Ah, the High School marching band. Forever the butt of many a joke and background music to listen to while you grab some more nachos or sneak a smoke under the bleachers at halftime. All across this great country of ours, we take the marching band for granted. And ya know, it’s not fair as these kids work hard year round to not only play an instrument but also to march in step and avoid any multitude of chapping and chafing from those cumbersome brasses and woodwinds. Doug Lantz has trained his cameras eye on the Centerville High School marching band from Ohio and documents their “season” in his nice, yet distant and quiescent documentary “From the 50 Yard Line.”

Lantz entrenches himself with the 200 plus member marching band for the entirety of their school year as they try and win the national finals at a huge marching band competition in Indiana. Yet rather than focus on maybe 4-5 students, Lantz kind of does a survey across the program and as a result, I never felt particularly attached to any one person or to the band itself. Sure, I wanted them to succeed but I felt Lantz didn’t really structure the film in a way for the viewer to see enough growth or tribulation so when the big moments of competition come, there was no sense of suspense. Another misstep is when the film takes a strange turn away from Centerville to focus on Fairfax High School in Hollywood as they start a new music program. While Centerville is a well-oiled band machine, Fairfax is a spunky group of stragglers who wear borrowed uniforms from another high school as they march.
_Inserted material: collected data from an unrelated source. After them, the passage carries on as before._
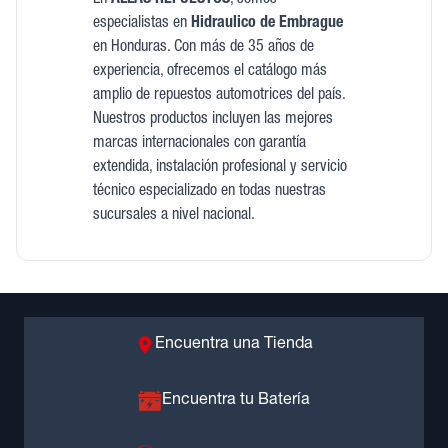
En
ALLAS REPUESTOS
, somos
especialistas en
Hidraulico de Embrague
en Honduras. Con más de 35 años de
experiencia, ofrecemos el catálogo más
amplio de repuestos automotrices del país.
Nuestros productos incluyen las mejores
marcas internacionales con garantía
extendida, instalación profesional y servicio
técnico especializado en todas nuestras
sucursales a nivel nacional.
Encuentra una Tienda
Encuentra tu Batería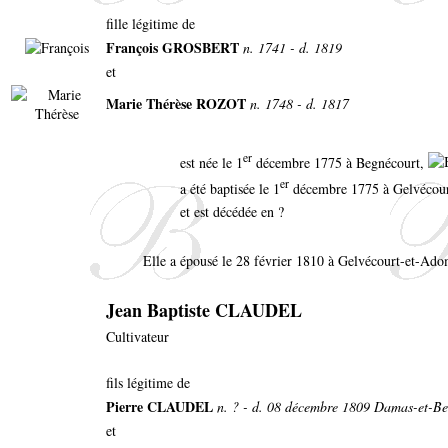
fille légitime de
François GROSBERT
n. 1741 - d. 1819
et
Marie Thérèse ROZOT
n. 1748 - d. 1817
er
est née le 1
décembre 1775 à Begnécourt,
er
a été baptisée le 1
décembre 1775 à Gelvécou
et est décédée en ?
Elle a épousé le 28 février 1810 à Gelvécourt-et-Ad
Jean Baptiste CLAUDEL
Cultivateur
fils légitime de
Pierre CLAUDEL
n. ? - d. 08 décembre 1809 Damas-et-Be
et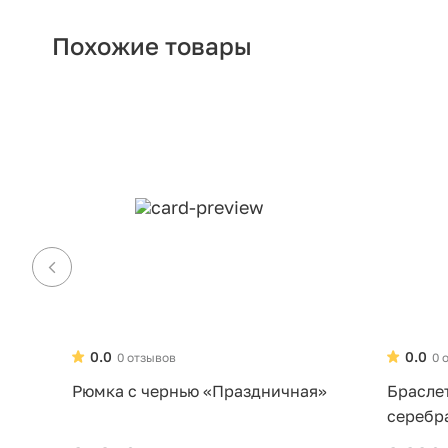
Похожие товары
0.0
0.0
0 отзывов
0 
Рюмка с чернью «Праздничная»
Брасле
серебр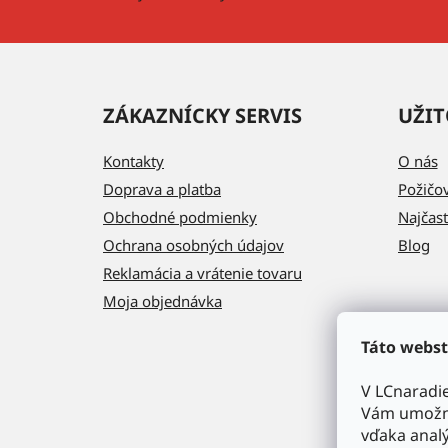
e
ZÁKAZNÍCKY SERVIS
UŽIT
Kontakty
O nás
Doprava a platba
Požičo
Obchodné podmienky
Najčast
Ochrana osobných údajov
Blog
Reklamácia a vrátenie tovaru
Moja objednávka
Táto webst
V LCnaradi
Vám umožni
vďaka analý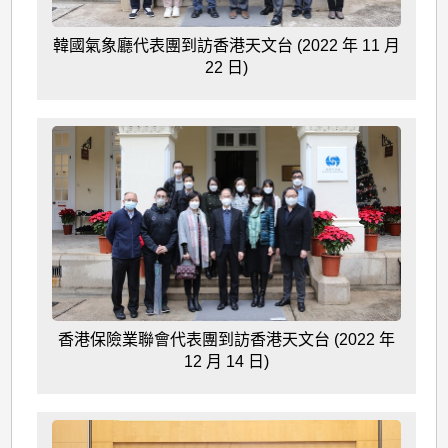
韓國氣象廳代表團到訪香港天文台 (2022 年 11 月
22 日)
香港保險業聯會代表團到訪香港天文台 (2022 年
12 月 14 日)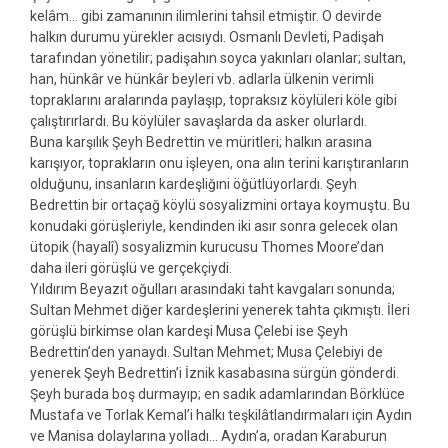
kelâm… gibi zamanının ilimlerini tahsil etmiştir. O devirde
halkın durumu yürekler acısıydı. Osmanlı Devleti, Padişah
tarafından yönetilir; padişahın soyca yakınları olanlar; sultan,
han, hünkâr ve hünkâr beyleri vb. adlarla ülkenin verimli
topraklarını aralarında paylaşıp, topraksız köylüleri köle gibi
çalıştırırlardı. Bu köylüler savaşlarda da asker olurlardı.
Buna karşılık Şeyh Bedrettin ve müritleri; halkın arasına
karışıyor, toprakların onu işleyen, ona alın terini karıştıranların
olduğunu, insanların kardeşliğıni öğütlüyorlardı. Şeyh
Bedrettin bir ortaçağ köylü sosyalizmini ortaya koymuştu. Bu
konudaki görüşleriyle, kendinden iki asır sonra gelecek olan
ütopik (hayalî) sosyalizmin kurucusu Thomes Moore’dan
daha ileri görüşlü ve gerçekçiydi.
Yıldırım Beyazıt oğulları arasındaki taht kavgaları sonunda;
Sultan Mehmet diğer kardeşlerini yenerek tahta çıkmıştı. İleri
görüşlü birkimse olan kardeşi Musa Çelebi ise Şeyh
Bedrettin’den yanaydı. Sultan Mehmet; Musa Çelebiyi de
yenerek Şeyh Bedrettin’i İznik kasabasına sürgün gönderdi.
Şeyh burada boş durmayıp; en sadık adamlarından Börklüce
Mustafa ve Torlak Kemal’i halkı teşkilâtlandırmaları için Aydın
ve Manisa dolaylarına yolladı… Aydın’a, oradan Karaburun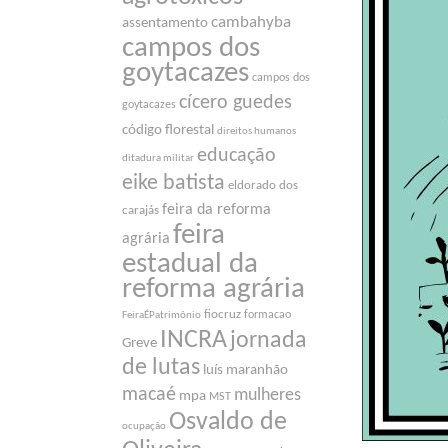
cambahyba
assentamento
campos dos
goytacazes
campos dos
cícero guedes
goytacazes
código florestal
direitos humanos
educação
ditadura militar
eike batista
eldorado dos
feira da reforma
carajás
feira
agrária
estadual da
reforma agrária
fiocruz
formacao
FeiraÉPatrimônio
INCRA
jornada
Greve
de lutas
luís maranhão
macaé
mulheres
mpa
MST
Osvaldo de
ocupação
While the Fairfax High marching band seems like a great story and perhaps a better doc subject, the school’s inclusion just made me feel more detached from the Centerville program.

Yet on a more positive note, I had never before realized just how hard some of these marching bands work. Thinking back to my high school days, it was a miracle if I could get to school on time and buy lunch here are kids who play an instrument, march and do it well. The strongest parts in “From the 50 Yard Line” are when we see just how much planning and practice goes into setting up a routine, practicing it and performing it. The behind-the-scenes peek into the technical side of a marching band is pretty amazing. But as I mentioned, a distinct lack of conflict and attachment to people makes the film feel oddly distant. Obviously the risk you run when making a doc is that you can’t guarantee emotion or tension or even what the end result will be for the subject, and such is likely the case here.

Maybe there just wasn’t any huge leaps of growth. One scene in which the students gather near the end of band camp (yeah, yeah, band camp… get over it) to talk about their feelings feels oddly like a funeral as almost every kid breaks down in tears. But rather than take that scene as an opportunity to get us paired up with a student or two and then find someone to root for (or against), the opportunity and all subsequent ones are squandered and an emotional attachment is never formed that allows the viewer to feel involved. But, if you’re interested in how a marching band comes together or want to reminisce about your glory days in the High School band, “From the 50 Yard Line” will fill that order.